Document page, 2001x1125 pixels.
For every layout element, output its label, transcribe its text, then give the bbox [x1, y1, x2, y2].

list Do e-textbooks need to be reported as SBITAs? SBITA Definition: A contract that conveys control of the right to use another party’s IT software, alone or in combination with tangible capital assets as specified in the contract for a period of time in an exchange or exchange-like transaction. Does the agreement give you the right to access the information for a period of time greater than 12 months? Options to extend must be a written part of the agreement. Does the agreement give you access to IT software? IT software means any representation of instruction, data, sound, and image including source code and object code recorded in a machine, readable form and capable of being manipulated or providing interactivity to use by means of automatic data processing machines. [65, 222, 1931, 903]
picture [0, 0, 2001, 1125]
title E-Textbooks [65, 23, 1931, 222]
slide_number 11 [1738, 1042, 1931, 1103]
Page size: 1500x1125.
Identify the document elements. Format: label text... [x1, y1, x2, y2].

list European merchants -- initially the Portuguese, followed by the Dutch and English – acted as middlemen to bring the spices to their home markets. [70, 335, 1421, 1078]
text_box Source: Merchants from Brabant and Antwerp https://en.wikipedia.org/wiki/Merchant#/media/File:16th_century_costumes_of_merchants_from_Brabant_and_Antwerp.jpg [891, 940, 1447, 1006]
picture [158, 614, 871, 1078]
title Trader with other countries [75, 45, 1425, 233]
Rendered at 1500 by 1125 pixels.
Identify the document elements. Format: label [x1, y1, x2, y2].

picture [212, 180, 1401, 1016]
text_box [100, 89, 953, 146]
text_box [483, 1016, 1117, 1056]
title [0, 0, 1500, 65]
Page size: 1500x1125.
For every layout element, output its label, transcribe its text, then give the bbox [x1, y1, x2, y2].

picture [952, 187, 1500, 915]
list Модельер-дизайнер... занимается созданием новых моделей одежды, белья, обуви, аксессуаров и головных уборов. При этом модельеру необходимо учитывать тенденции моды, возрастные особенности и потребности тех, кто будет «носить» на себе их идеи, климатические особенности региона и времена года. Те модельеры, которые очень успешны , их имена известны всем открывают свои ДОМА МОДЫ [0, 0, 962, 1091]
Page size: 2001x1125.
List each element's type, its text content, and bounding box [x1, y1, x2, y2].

Instructions for the task> Show the lines of the records that contain the word "pixels".

Exercise response>
Document page, 2001x1125 pixels.
Rendered at 1500 by 1125 pixels.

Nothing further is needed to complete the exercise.